*CONSIGNE ÉCRITE*:
Reproduisez l'ensemble des données ci-dessous sous forme de liste numérotée, en omettant les lignes vides.

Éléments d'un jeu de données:

★ ★ ★

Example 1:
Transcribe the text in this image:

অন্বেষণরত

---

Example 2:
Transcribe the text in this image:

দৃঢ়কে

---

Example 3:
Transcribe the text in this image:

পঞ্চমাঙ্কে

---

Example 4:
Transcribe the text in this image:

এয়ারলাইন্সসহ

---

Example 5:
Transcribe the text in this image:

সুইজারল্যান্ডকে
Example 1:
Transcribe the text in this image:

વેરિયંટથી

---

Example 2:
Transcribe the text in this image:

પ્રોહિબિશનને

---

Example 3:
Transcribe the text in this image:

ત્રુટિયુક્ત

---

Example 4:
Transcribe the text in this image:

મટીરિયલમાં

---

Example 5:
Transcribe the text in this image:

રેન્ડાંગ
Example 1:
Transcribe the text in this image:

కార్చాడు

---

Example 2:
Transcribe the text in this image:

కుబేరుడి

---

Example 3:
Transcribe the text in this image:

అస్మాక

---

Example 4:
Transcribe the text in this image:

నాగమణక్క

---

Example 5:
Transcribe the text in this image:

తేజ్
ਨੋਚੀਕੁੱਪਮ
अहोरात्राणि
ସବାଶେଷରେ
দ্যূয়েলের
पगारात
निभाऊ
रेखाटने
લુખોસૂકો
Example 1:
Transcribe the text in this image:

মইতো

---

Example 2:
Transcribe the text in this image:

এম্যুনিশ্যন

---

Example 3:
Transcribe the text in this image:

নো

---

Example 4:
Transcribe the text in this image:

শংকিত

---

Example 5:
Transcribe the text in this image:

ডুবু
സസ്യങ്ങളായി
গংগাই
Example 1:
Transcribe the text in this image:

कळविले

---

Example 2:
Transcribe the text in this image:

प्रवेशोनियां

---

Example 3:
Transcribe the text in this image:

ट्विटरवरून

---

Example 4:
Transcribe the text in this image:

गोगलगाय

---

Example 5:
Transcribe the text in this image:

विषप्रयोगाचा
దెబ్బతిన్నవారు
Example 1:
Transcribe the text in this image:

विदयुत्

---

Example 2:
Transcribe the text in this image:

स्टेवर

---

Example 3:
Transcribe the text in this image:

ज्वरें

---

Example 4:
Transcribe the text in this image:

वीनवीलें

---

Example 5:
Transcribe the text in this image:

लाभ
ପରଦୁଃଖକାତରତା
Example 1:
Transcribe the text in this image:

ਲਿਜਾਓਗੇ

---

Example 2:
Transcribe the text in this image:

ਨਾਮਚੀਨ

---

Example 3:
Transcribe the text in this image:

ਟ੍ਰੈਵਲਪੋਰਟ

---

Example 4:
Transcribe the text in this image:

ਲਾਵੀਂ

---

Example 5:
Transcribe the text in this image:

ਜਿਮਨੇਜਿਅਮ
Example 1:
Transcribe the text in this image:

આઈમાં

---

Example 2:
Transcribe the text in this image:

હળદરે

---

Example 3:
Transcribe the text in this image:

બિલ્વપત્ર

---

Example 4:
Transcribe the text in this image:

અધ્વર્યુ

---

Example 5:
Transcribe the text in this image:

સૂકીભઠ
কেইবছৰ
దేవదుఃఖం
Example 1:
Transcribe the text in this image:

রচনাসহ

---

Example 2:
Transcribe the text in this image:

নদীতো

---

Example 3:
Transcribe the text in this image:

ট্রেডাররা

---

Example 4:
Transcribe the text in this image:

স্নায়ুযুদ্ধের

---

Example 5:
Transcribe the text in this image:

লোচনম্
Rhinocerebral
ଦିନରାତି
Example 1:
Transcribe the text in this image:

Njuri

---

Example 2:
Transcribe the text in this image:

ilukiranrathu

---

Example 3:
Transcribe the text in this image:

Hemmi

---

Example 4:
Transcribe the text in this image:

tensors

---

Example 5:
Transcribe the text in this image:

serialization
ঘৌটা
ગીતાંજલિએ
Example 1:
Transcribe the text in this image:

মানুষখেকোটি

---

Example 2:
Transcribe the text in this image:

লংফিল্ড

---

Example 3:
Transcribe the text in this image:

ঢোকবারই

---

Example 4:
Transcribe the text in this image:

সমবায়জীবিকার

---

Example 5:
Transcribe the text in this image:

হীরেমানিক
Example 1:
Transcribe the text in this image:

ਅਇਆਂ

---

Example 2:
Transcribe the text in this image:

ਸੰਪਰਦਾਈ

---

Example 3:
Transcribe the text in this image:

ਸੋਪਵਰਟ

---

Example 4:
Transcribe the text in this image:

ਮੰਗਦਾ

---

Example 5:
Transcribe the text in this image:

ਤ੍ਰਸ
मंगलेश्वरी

★ ★ ★

*EXERCICE RÉALISÉ*:
1. Example 1:
2. Transcribe the text in this image:
3. অন্বেষণরত
4. ---
5. Example 2:
6. Transcribe the text in this image:
7. দৃঢ়কে
8. ---
9. Example 3:
10. Transcribe the text in this image:
11. পঞ্চমাঙ্কে
12. ---
13. Example 4:
14. Transcribe the text in this image:
15. এয়ারলাইন্সসহ
16. ---
17. Example 5:
18. Transcribe the text in this image:
19. সুইজারল্যান্ডকে
20. Example 1:
21. Transcribe the text in this image:
22. વેરિયંટથી
23. ---
24. Example 2:
25. Transcribe the text in this image:
26. પ્રોહિબિશનને
27. ---
28. Example 3:
29. Transcribe the text in this image:
30. ત્રુટિયુક્ત
31. ---
32. Example 4:
33. Transcribe the text in this image:
34. મટીરિયલમાં
35. ---
36. Example 5:
37. Transcribe the text in this image:
38. રેન્ડાંગ
39. Example 1:
40. Transcribe the text in this image:
41. కార్చాడు
42. ---
43. Example 2:
44. Transcribe the text in this image:
45. కుబేరుడి
46. ---
47. Example 3:
48. Transcribe the text in this image:
49. అస్మాక
50. ---
51. Example 4:
52. Transcribe the text in this image:
53. నాగమణక్క
54. ---
55. Example 5:
56. Transcribe the text in this image:
57. తేజ్
58. ਨੋਚੀਕੁੱਪਮ
59. अहोरात्राणि
60. ସବାଶେଷରେ
61. দ্যূয়েলের
62. पगारात
63. निभाऊ
64. रेखाटने
65. લુખોસૂકો
66. Example 1:
67. Transcribe the text in this image:
68. মইতো
69. ---
70. Example 2:
71. Transcribe the text in this image:
72. এম্যুনিশ্যন
73. ---
74. Example 3:
75. Transcribe the text in this image:
76. নো
77. ---
78. Example 4:
79. Transcribe the text in this image:
80. শংকিত
81. ---
82. Example 5:
83. Transcribe the text in this image:
84. ডুবু
85. സസ്യങ്ങളായി
86. গংগাই
87. Example 1:
88. Transcribe the text in this image:
89. कळविले
90. ---
91. Example 2:
92. Transcribe the text in this image:
93. प्रवेशोनियां
94. ---
95. Example 3:
96. Transcribe the text in this image:
97. ट्विटरवरून
98. ---
99. Example 4:
100. Transcribe the text in this image:
101. गोगलगाय
102. ---
103. Example 5:
104. Transcribe the text in this image:
105. विषप्रयोगाचा
106. దెబ్బతిన్నవారు
107. Example 1:
108. Transcribe the text in this image:
109. विदयुत्
110. ---
111. Example 2:
112. Transcribe the text in this image:
113. स्टेवर
114. ---
115. Example 3:
116. Transcribe the text in this image:
117. ज्वरें
118. ---
119. Example 4:
120. Transcribe the text in this image:
121. वीनवीलें
122. ---
123. Example 5:
124. Transcribe the text in this image:
125. लाभ
126. ପରଦୁଃଖକାତରତା
127. Example 1:
128. Transcribe the text in this image:
129. ਲਿਜਾਓਗੇ
130. ---
131. Example 2:
132. Transcribe the text in this image:
133. ਨਾਮਚੀਨ
134. ---
135. Example 3:
136. Transcribe the text in this image:
137. ਟ੍ਰੈਵਲਪੋਰਟ
138. ---
139. Example 4:
140. Transcribe the text in this image:
141. ਲਾਵੀਂ
142. ---
143. Example 5:
144. Transcribe the text in this image:
145. ਜਿਮਨੇਜਿਅਮ
146. Example 1:
147. Transcribe the text in this image:
148. આઈમાં
149. ---
150. Example 2:
151. Transcribe the text in this image:
152. હળદરે
153. ---
154. Example 3:
155. Transcribe the text in this image:
156. બિલ્વપત્ર
157. ---
158. Example 4:
159. Transcribe the text in this image:
160. અધ્વર્યુ
161. ---
162. Example 5:
163. Transcribe the text in this image:
164. સૂકીભઠ
165. কেইবছৰ
166. దేవదుఃఖం
167. Example 1:
168. Transcribe the text in this image:
169. রচনাসহ
170. ---
171. Example 2:
172. Transcribe the text in this image:
173. নদীতো
174. ---
175. Example 3:
176. Transcribe the text in this image:
177. ট্রেডাররা
178. ---
179. Example 4:
180. Transcribe the text in this image:
181. স্নায়ুযুদ্ধের
182. ---
183. Example 5:
184. Transcribe the text in this image:
185. লোচনম্
186. Rhinocerebral
187. ଦିନରାତି
188. Example 1:
189. Transcribe the text in this image:
190. Njuri
191. ---
192. Example 2:
193. Transcribe the text in this image:
194. ilukiranrathu
195. ---
196. Example 3:
197. Transcribe the text in this image:
198. Hemmi
199. ---
200. Example 4:
201. Transcribe the text in this image:
202. tensors
203. ---
204. Example 5:
205. Transcribe the text in this image:
206. serialization
207. ঘৌটা
208. ગીતાંજલિએ
209. Example 1:
210. Transcribe the text in this image:
211. মানুষখেকোটি
212. ---
213. Example 2:
214. Transcribe the text in this image:
215. লংফিল্ড
216. ---
217. Example 3:
218. Transcribe the text in this image:
219. ঢোকবারই
220. ---
221. Example 4:
222. Transcribe the text in this image:
223. সমবায়জীবিকার
224. ---
225. Example 5:
226. Transcribe the text in this image:
227. হীরেমানিক
228. Example 1:
229. Transcribe the text in this image:
230. ਅਇਆਂ
231. ---
232. Example 2:
233. Transcribe the text in this image:
234. ਸੰਪਰਦਾਈ
235. ---
236. Example 3:
237. Transcribe the text in this image:
238. ਸੋਪਵਰਟ
239. ---
240. Example 4:
241. Transcribe the text in this image:
242. ਮੰਗਦਾ
243. ---
244. Example 5:
245. Transcribe the text in this image:
246. ਤ੍ਰਸ
247. मंगलेश्वरी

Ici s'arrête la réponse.